Specialized and Context-Aware ACLs:

6. Timed ACLs

   • Description: ACLs that are active only during specific times of the day or on certain days of the week.

   • How it Works: You define a time-range (with periodic or absolute start/end times) and then apply that time-range to an ACE within a standard or extended ACL.

   • Use Cases:

     • Restricting access to certain resources during non-business hours.

     • Allowing maintenance traffic only during specific windows.

     • Enforcing “internet access only during lunch breaks.”

   • Syntax:

     time-range WEEKDAYS_ONLY
      periodic Monday 09:00 to Friday 17:00
     ip access-list extended WORK_ACCESS
      permit tcp any host 10.1.1.1 eq www time-range WEEKDAYS_ONLY
      deny ip any any log
     

7. VLAN ACLs (VACLs) / Port ACLs (PACLs) / Router ACLs (RACLs)

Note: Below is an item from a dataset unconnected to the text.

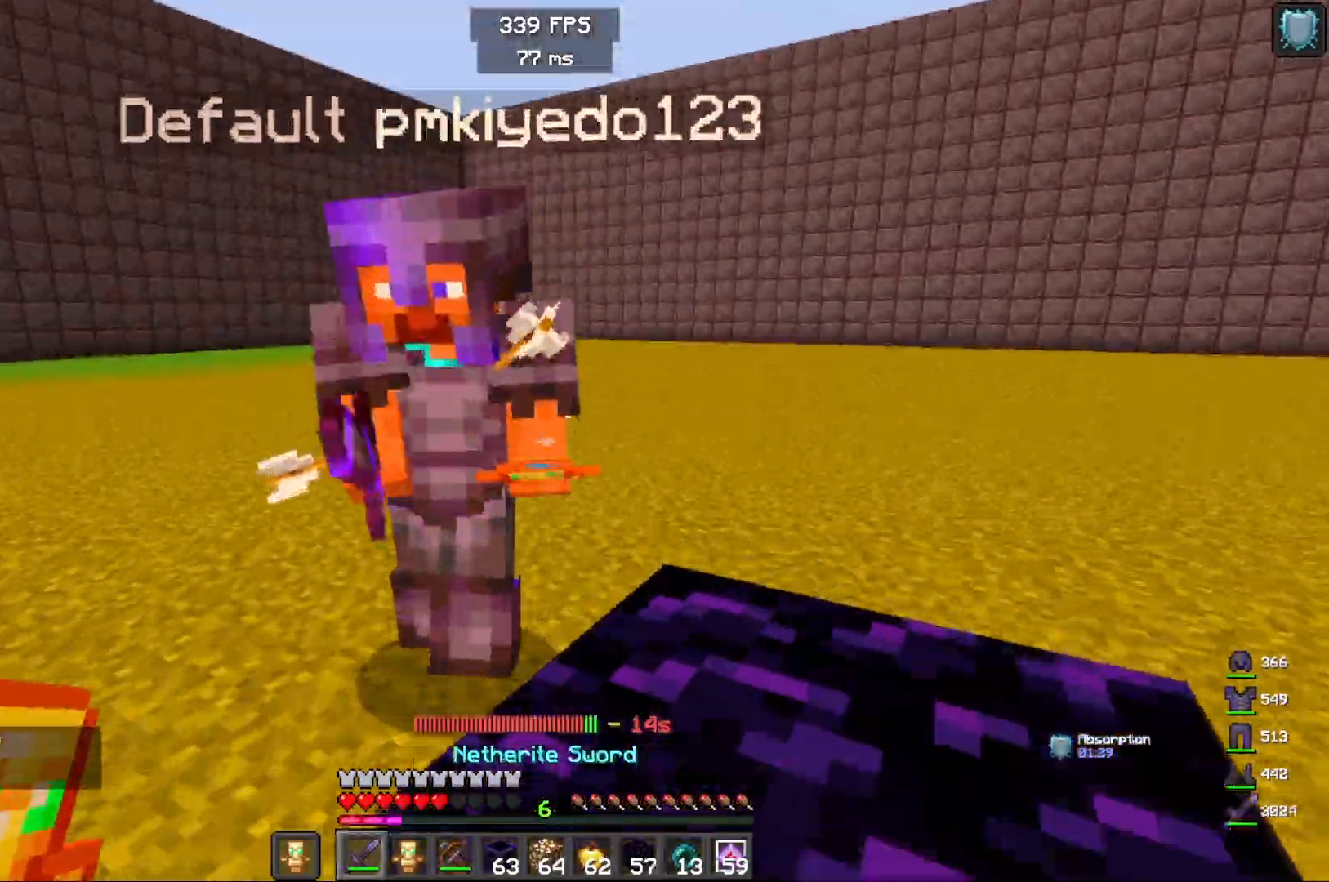
{"keys": ["a"], "mouse": ["left"], "events": [[33, "mouse_left", "down"], [50, "w", "up"], [233, "mouse_left", "up"], [483, "mouse_left", "down"]]}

   • This category refers to where the ACL is applied and the scope of its filtering:

     • Router ACLs (RACLs): Standard or Extended ACLs applied to a routed interface (e.g., a router physical interface, a Layer 3 EtherChannel, or a Switch Virtual Interface – SVI). These filter traffic entering or exiting a routed port. This is the most common use of ACLs.

     • VLAN ACLs (VACLs): Applied to an entire VLAN. They can filter traffic between devices within the same VLAN (inter-VLAN traffic) or between different VLANs when traffic is bridged, not routed. VACLs inspect all traffic that enters or exits any port associated with the VLAN.

       • Note: VACLs are typically configured on Layer 3 switches. They are less granular than PACLs as they affect the entire VLAN.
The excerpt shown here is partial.